Date of records in MySQL
When a database is planned is often useful, if not quite indispensable, to make available the date of creation and last modification of a record.
If you realize this need when your tables have just pupulated with hundreads of records, you’re in trouble. It is good therefore to always put these dates, also when they seem useless information.
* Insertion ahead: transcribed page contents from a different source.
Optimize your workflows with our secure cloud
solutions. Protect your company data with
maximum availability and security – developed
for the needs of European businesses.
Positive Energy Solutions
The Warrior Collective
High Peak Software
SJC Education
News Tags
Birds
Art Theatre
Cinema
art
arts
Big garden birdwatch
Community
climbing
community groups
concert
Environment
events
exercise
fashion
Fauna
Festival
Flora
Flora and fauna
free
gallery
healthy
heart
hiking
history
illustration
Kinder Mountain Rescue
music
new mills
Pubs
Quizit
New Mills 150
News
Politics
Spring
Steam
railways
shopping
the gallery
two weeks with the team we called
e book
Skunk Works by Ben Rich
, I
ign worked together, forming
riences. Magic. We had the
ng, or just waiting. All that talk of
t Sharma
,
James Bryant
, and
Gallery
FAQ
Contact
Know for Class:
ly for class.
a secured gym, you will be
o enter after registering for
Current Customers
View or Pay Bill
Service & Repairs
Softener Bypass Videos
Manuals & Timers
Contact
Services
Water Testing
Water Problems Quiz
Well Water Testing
Their insertion and maintenance involve very little effort but protect us from unexpected needs (our or of the customer).
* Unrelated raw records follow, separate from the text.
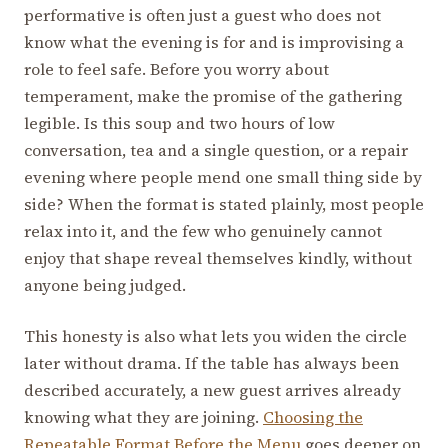
performative is often just a guest who does not
know what the evening is for and is improvising a
role to feel safe. Before you worry about
temperament, make the promise of the gathering
legible. Is this soup and two hours of low
conversation, tea and a single question, or a repair
evening where people mend one small thing side by
side? When the format is stated plainly, most people
relax into it, and the few who genuinely cannot
enjoy that shape reveal themselves kindly, without
anyone being judged.
This honesty is also what lets you widen the circle
later without drama. If the table has always been
described accurately, a new guest arrives already
knowing what they are joining.
Choosing the
Repeatable Format Before the Menu
goes deeper on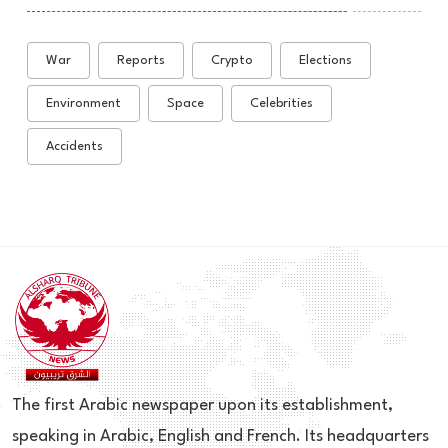
War
Reports
Crypto
Elections
Environment
Space
Celebrities
Accidents
The first Arabic newspaper upon its establishment,
speaking in Arabic, English and French. Its headquarters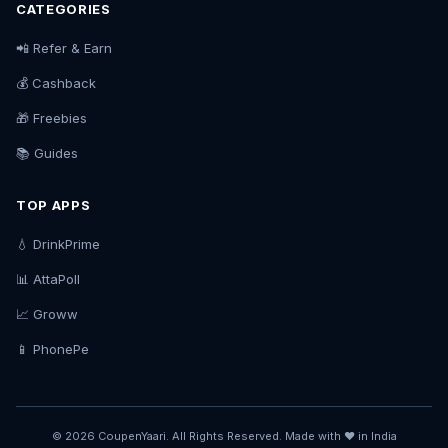
CATEGORIES
📲 Refer & Earn
💰 Cashback
🎁 Freebies
📚 Guides
TOP APPS
💧 DrinkPrime
📊 AttaPoll
📈 Groww
📱 PhonePe
© 2026 CoupenYaari. All Rights Reserved. Made with ❤️ in India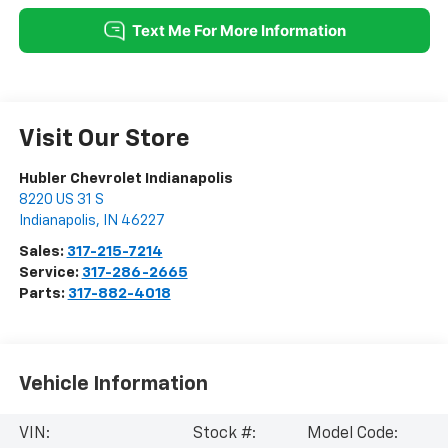
Visit Our Store
Hubler Chevrolet Indianapolis
8220 US 31 S
Indianapolis
,
IN
46227
Sales:
317-215-7214
Service:
317-286-2665
Parts:
317-882-4018
Vehicle Information
VIN:
Stock #:
Model Code: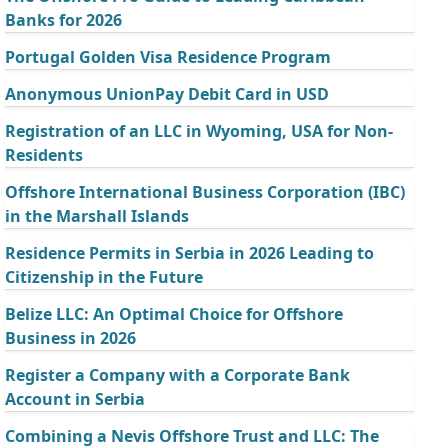
Banks for 2026
Portugal Golden Visa Residence Program
Anonymous UnionPay Debit Card in USD
Registration of an LLC in Wyoming, USA for Non-
Residents
Offshore International Business Corporation (IBC)
in the Marshall Islands
Residence Permits in Serbia in 2026 Leading to
Citizenship in the Future
Belize LLC: An Optimal Choice for Offshore
Business in 2026
Register a Company with a Corporate Bank
Account in Serbia
Combining a Nevis Offshore Trust and LLC: The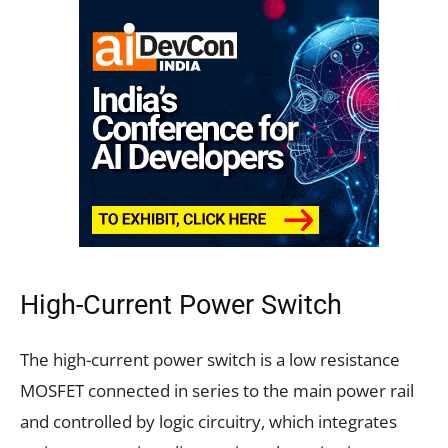
High-Current Power Switch
The high-current power switch is a low resistance
MOSFET connected in series to the main power rail
and controlled by logic circuitry, which integrates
Take as example a table with a structure like this:
CREATE TABLE `test` (
`id` int(10) unsigned NOT NULL auto_increment,
`name` varchar(255) NOT NULL default '',
`creation` datetime NOT NULL default '0000-00-00 00:00:00',
`last` timestamp NOT NULL default CURRENT_TIMESTAMP on update CURRENT_TIMESTAMP,
PRIMARY KEY (`id`),
);
In the creation field will be stored the cration date of the record and in the last filed will be stored the last modificatio date.
The only time we must to worry about setting a date is in the creation of a record, to set the creation field. It will remain the same value for all the record’s life. The code to insert a new record:
INSERT INTO test (name, creation)
VALUES ('John', NOW( ))";
The NOW( ) function returns the current date-time.
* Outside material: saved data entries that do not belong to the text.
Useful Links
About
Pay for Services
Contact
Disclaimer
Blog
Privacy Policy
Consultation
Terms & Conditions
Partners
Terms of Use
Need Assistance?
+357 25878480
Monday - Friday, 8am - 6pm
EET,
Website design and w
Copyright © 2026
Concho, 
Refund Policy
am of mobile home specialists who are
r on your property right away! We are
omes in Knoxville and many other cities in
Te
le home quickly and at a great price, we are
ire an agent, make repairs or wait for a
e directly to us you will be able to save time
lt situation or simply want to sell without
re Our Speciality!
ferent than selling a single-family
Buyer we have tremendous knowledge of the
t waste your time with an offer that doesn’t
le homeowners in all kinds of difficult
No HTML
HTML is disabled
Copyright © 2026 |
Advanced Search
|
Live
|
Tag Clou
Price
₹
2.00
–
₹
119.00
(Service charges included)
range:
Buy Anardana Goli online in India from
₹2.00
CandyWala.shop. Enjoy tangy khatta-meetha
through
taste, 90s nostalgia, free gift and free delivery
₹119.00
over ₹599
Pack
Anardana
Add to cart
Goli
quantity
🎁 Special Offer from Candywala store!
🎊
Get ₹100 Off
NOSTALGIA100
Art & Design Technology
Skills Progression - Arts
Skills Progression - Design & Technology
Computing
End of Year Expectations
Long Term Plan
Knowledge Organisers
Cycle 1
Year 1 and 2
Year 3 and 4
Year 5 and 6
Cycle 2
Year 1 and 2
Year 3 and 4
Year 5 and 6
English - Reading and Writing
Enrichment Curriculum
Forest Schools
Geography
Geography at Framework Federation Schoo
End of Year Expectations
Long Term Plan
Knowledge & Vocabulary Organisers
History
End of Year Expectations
Just after the record creation, creation and last fileds are equal. The last field will be automatically updated every time a record is updated. You don’t need to set it, it’s a MySQL job. So, in the next update of the record we don’t care to set values for this two fields:
UPDATE test
SET nome='Robert'
WHERE id=1;
As a result the creation field remain the same and last will be set to the date-time of the issued UPDATE.
Note: the dates in the datetime and timestamp kind of fields have the same format, that is YYYY-MM-DD HH:mm:ss.